Compared with usual vanilla, "this component is exactly the same but it would be difficult for people to accept it in food, given the recent rules of disclosing the origins of ingredients," she said. The production cost using dung is less than a half of making vanillin out of vanilla beans, she added.

The feces of grass-eating animals is abundant with lignin, the chemical compound that exists in plants and trees and is used to produce vanilla aroma, Yamamoto said. "Lignin is difficult to decompose," she said. "Farmers are troubled by how to dispose properly of animal excrement. We tried to solve this from a recycling viewpoint," she said.

After taking the vanillin, the processed feces could be returned to the soil, she said. The research has been done in cooperation with major Japanese chemicals firm Sekisui Chemical. The research team aims to develop a machine to handle several tons of feces a day and put it in practical use in two-to-three years.

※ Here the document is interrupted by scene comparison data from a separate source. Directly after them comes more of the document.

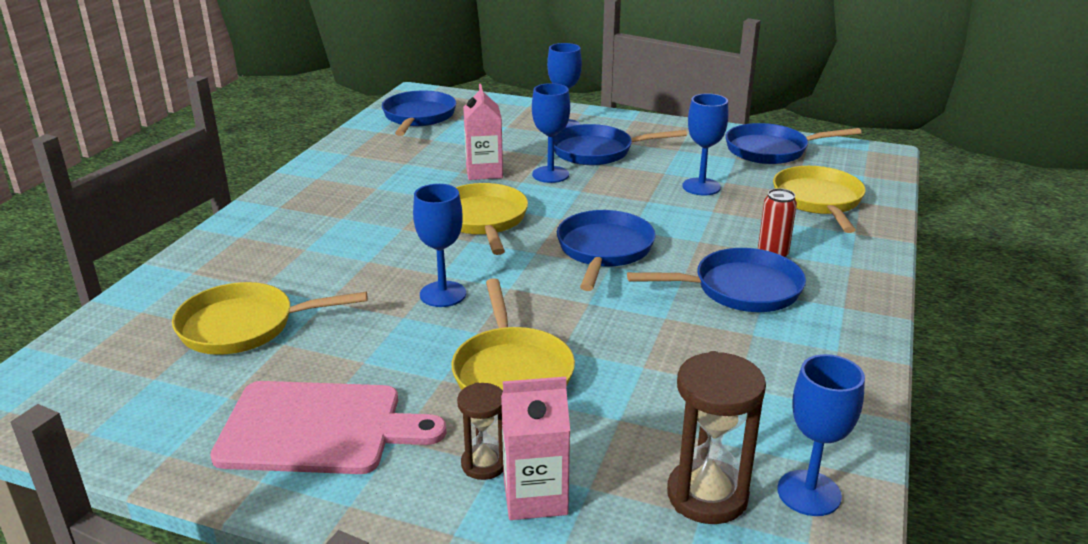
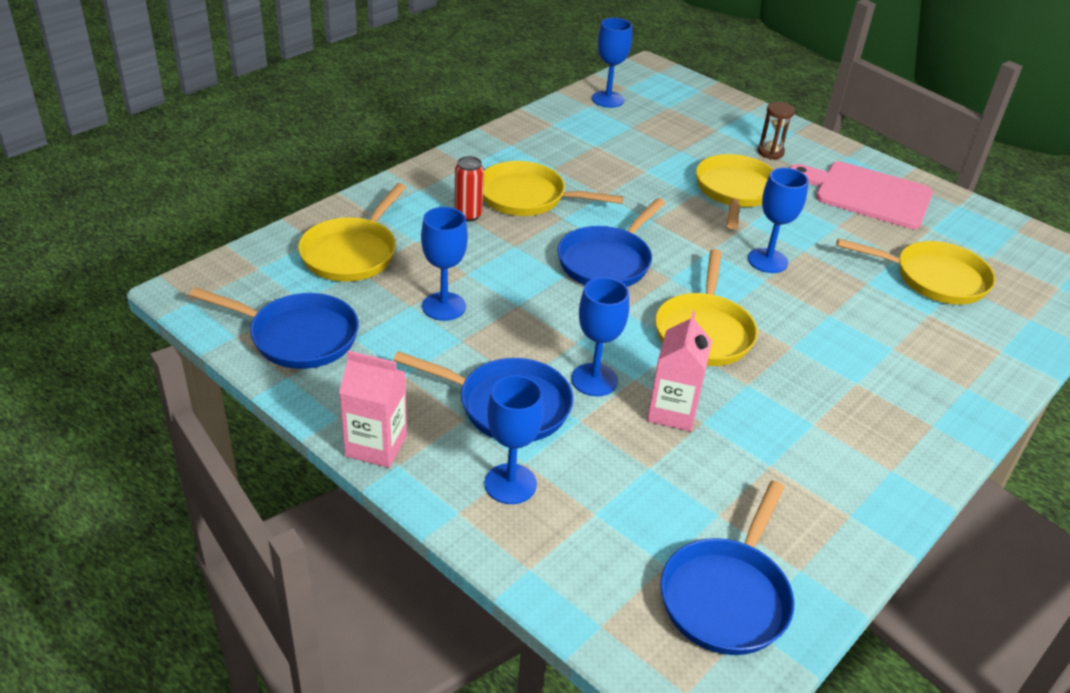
camera: 160 degrees left, 10 degrees up
(535, 497) = (748, 133): pink carton -> pink carton (376, 446)
(707, 495) = (659, 111): brown hourglass -> none
(740, 289) = (527, 197): blue pan -> yellow pan

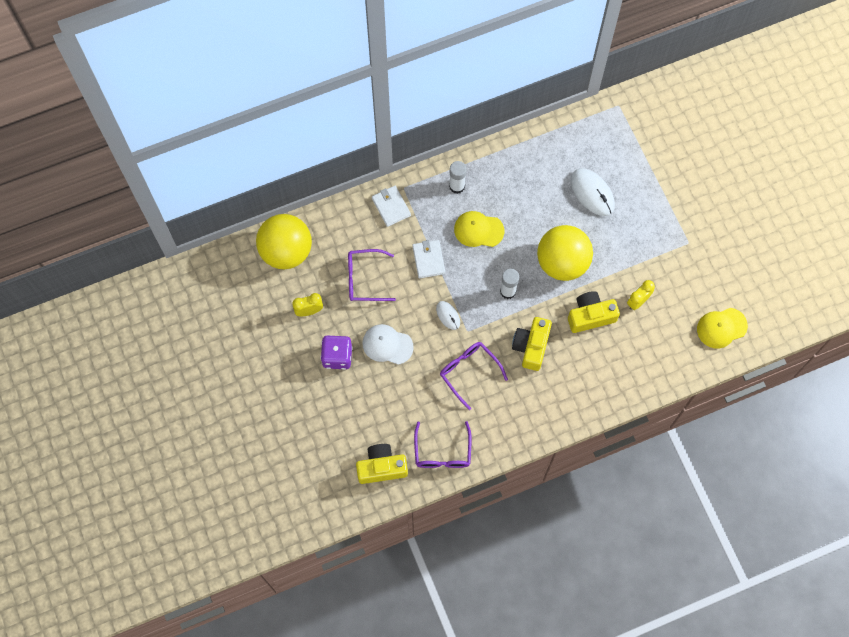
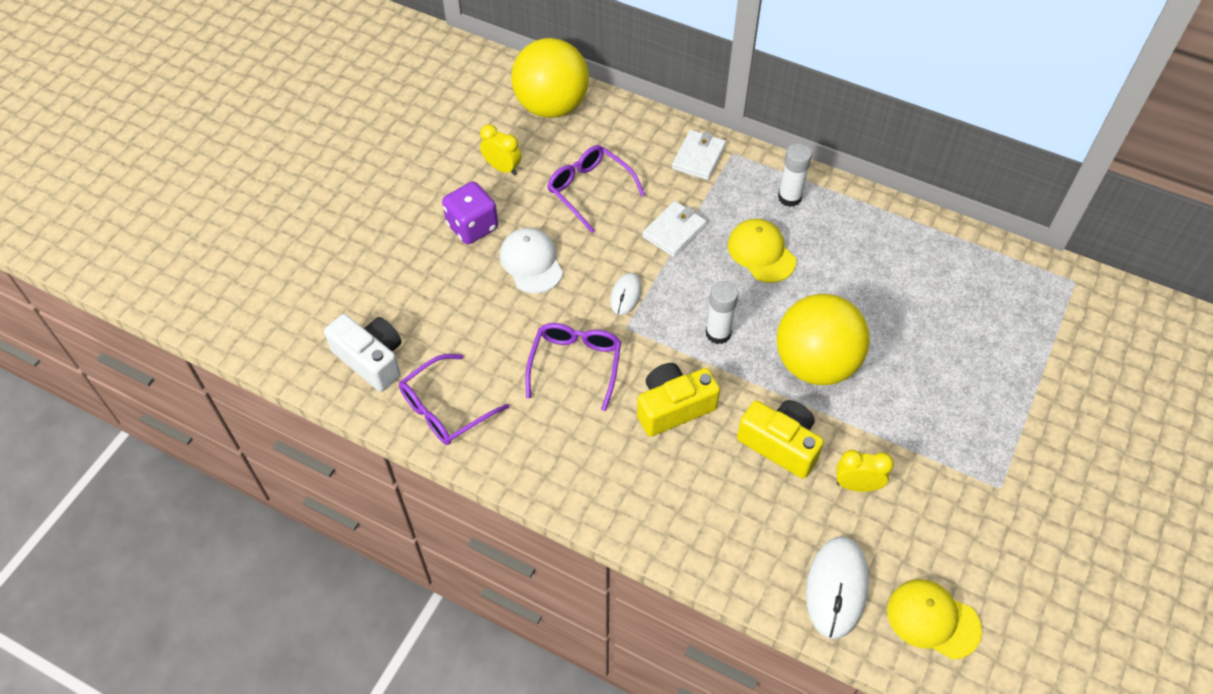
camera: 50 degrees right, 15 degrees down
(381, 467) = (371, 359): yellow camera -> white camera
(592, 193) = (937, 332): white mouse -> white mouse (836, 588)

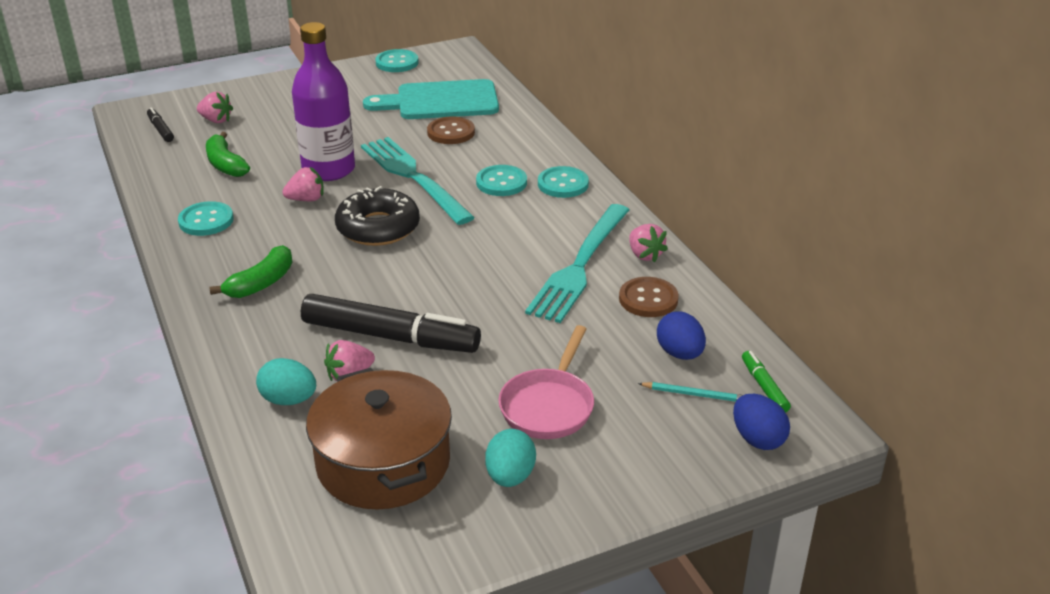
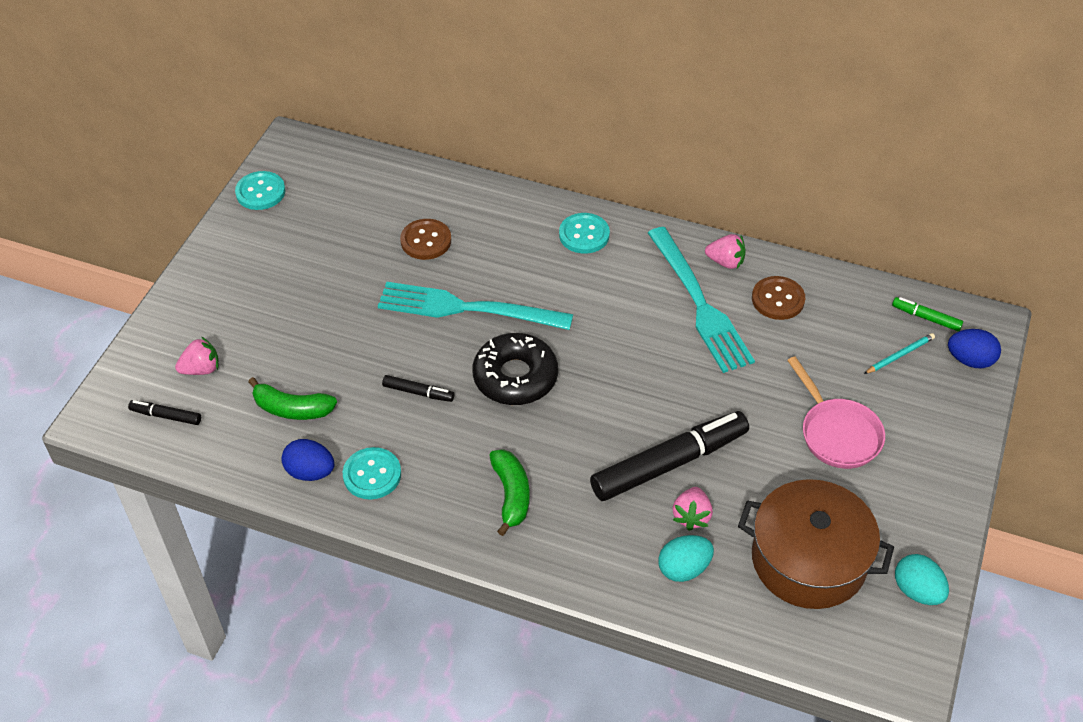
camera: 45 degrees left, 15 degrees up
(306, 199) = (418, 392): pink strawberry -> black marker
(328, 170) = (388, 350): purple bottle -> none
(441, 101) = (367, 212): turquoise cutting board -> none
(501, 182) = (539, 265): turquoise button -> none
(510, 476) = (887, 503): turquoise egg -> turquoise egg (917, 591)
(680, 353) = (852, 330): blue egg -> blue egg (310, 472)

Source: Agence France-Presse


----------



## skullboy (Sep 21, 2006)

I would have guessed it would have been easier to get chocolate from it.


----------



## Hellrazor (Jun 18, 2006)

So what happens when you get shampoo in your mouth.. eeewwwuuu


----------



## Bone Dancer (Oct 7, 2005)

If you go to Japan, just say no to ice cream, you never know.


----------



## Sinister (Apr 18, 2004)

Ahhhh, those wacky Japanese...what will they think of next?


----------